Aging is older than you think

Scientists used to think that E. coli (shown above, dividing) did not age, but new research suggests they do, meaning aging has deeper evolutionary roots than once thought. (Janice Haney Carr)

E. coli used to be immortal.

To be precise, many scientists did not believe that this gut microbe got old. E. coli - along with other bacteria - simply grew until they were ready to divide. Where one microbe had been, there were two new ones, each ready to grow and divide again.

But recent research has found that E. coli does not enjoy eternal youth. Over time, some of the bacteria become decrepit and lose the ability to make quick, flawless copies of themselves.

The discovery suggests that aging is a universal property of life.

And it also opens up a new front in the search for anti-aging medicines. In E. coli and humans alike, defective clumps of proteins seem to be responsible for the effects of aging. If scientists can find a way to prevent the damage that old E. coli sustains, they may be able to use that knowledge to fight aging in humans.

"We think it has a reasonable chance," says Eric Stewart, a microbiologist at Northeastern University who has led the research on aging in E. coli.

Most research on aging in the past has focused on humans and other animals. For people, aging appears to be the result of damage that gradually accumulates in cells over a person's lifetime. Gene sequences get garbled, for example, and proteins become damaged and take on defective shapes. Cells have a more difficult time carrying out their functions and grow more and more slowly.

Yet cells also have a remarkable capacity to repair themselves. They can proofread DNA and destroy defective proteins, replacing them with new ones. So why hasn't evolution favored perfect repair - in other words, immortality?

"Immortality is not cost-effective," says Stewart.

To never get old, organisms would have to invest a huge amount of energy in repair. They'd be left with little energy to reproduce. Natural selection would instead favor other organisms that put less energy into repair and produced more offspring.

A common solution to this trade-off is to set aside a special population of cells that will reproduce. Our bodies put a great deal of energy into keeping eggs and sperm from becoming damaged. They put much less care into repairing the rest of our cells.

"My children are born young and rejuvenated. So the damage of my aging is kept just to me," says Stewart.

Animals share this strategy. So do fungi. A single-celled yeast buds off new yeast cells, and over time the "parent" yeast begins to show signs of aging, accumulating damage and reproducing more slowly. In 2003, scientists found a species of bacteria that also got old. Known as Caulobacter crescentus, it also reproduces by budding. And like yeast, the parent cell divides more slowly as it produces more offspring.

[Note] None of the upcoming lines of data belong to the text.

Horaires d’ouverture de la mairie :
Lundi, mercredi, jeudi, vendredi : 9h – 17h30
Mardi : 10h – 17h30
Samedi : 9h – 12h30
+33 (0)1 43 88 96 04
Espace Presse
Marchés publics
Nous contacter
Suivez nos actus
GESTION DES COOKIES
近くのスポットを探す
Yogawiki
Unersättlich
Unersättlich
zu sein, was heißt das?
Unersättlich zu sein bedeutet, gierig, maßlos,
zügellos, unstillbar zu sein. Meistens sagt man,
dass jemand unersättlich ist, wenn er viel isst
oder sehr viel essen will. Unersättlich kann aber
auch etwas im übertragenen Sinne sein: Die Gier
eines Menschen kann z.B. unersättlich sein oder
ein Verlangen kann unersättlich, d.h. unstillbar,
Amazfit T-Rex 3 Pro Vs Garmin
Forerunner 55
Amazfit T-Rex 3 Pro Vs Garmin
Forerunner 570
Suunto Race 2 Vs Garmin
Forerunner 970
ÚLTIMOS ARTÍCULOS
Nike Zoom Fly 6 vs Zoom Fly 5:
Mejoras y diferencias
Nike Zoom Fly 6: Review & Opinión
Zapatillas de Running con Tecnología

But unlike Caulobacter, most bacteria divide into two seemingly identical clones. Many scientists assumed that symmetrically dividing microbes could not take advantage of the aging strategy we use. "Every problem that would arise, the cell would have to fix," says Stewart.

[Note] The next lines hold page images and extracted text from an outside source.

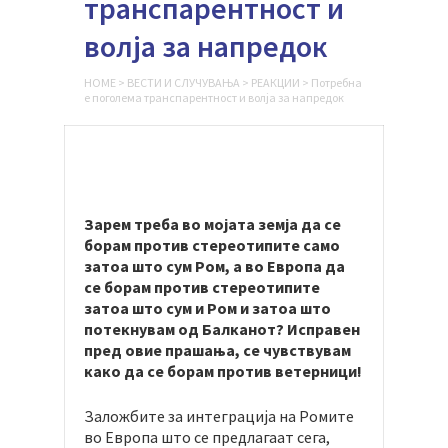
транспарентност и
волја за напредок
HOME
>
ВЕСТИ И СЛУЧУВАЊА
>
РЕАКЦИИ
>
Потребна
е поголема транспарентност и волја за напредок
Зарем треба во мојата земја да се
борам против стереотипите само
затоа што сум Ром, а во Европа да
се борам против стереотипите
затоа што сум и Ром и затоа што
потекнувам од Балканот? Исправен
пред овие прашања, се чувствувам
како да се борам против ветерници!
Заложбите за интеграција на Ромите
во Европа што се предлагаат сега,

Stewart and his colleagues have revealed that even symmetrically dividing bacteria get old.

They put a single E. coli on a slide and allowed it to reproduce. They engineered it to produce a glow, which made it and its descendants easier to film. Using sophisticated image-processing software, they were able to track 35,000 cells, observing how long each one took to divide.

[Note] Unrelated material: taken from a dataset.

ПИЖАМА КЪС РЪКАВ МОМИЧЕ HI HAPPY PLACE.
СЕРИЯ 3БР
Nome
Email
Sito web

In 2005, Stewart and his colleagues reported that some bacteria began to reproduce more slowly than their cousins, and over the generations their descendants slowed down even more.

There was one crucial difference between the old and young microbes: the caps at each end of their rod-shaped bodies. Each time E. coli divides, the two new microbes each inherit one of its caps, and the microbe must manufacture a new cap for each one. When these two microbes divide again, they each make two new caps. Over the generations, there will be some bacteria that inherit the original caps from the common ancestor of the entire colony, while others have younger caps. After a cap ages for 100 generations, the scientists estimate, the cell can no longer reproduce.

The scientists then took a closer look at what was happening inside the bacteria. Earlier this year, they reported that clumps of tangled proteins grow in E. coli. As the bacteria divide, these clumps end up in the old caps. Somehow, the defective proteins help slow down the growth of old bacteria.

Stewart sees these results as evidence that single-celled bacteria use the same strategy multicellular animals do to cope with cell damage.

"It's probably cheaper to throw away your garbage in one cell while the rest of your population grows."

Daniel Promislow, an expert on the genetics of aging at the University of Georgia, finds the research exciting. For one thing, it suggests that the common ancestor of bacteria and animals was already aging 3 billion years ago.

"Aging would be a really old phenomenon," he says.

Studying aging in quick-breeding E. coli could allow scientists to get answers about the process faster than with other lab animals, like flies or mice, Promislow says. "There's a lot you can do in a short amount of time."

It might even be possible to translate some of those lessons to medical applications. Alzheimer's disease, for example, is associated with clumps of proteins called plaques that form in neurons.

"It may be possible to find a way to alleviate protein damage in E. coli that would have a use in higher organisms," says Stewart. "I'm not saying it's going to be easy to find, though."

Carl Zimmer, a Connecticut-based science writer, is the author of "Microcosm: E. coli and the New Science of Life," among other books.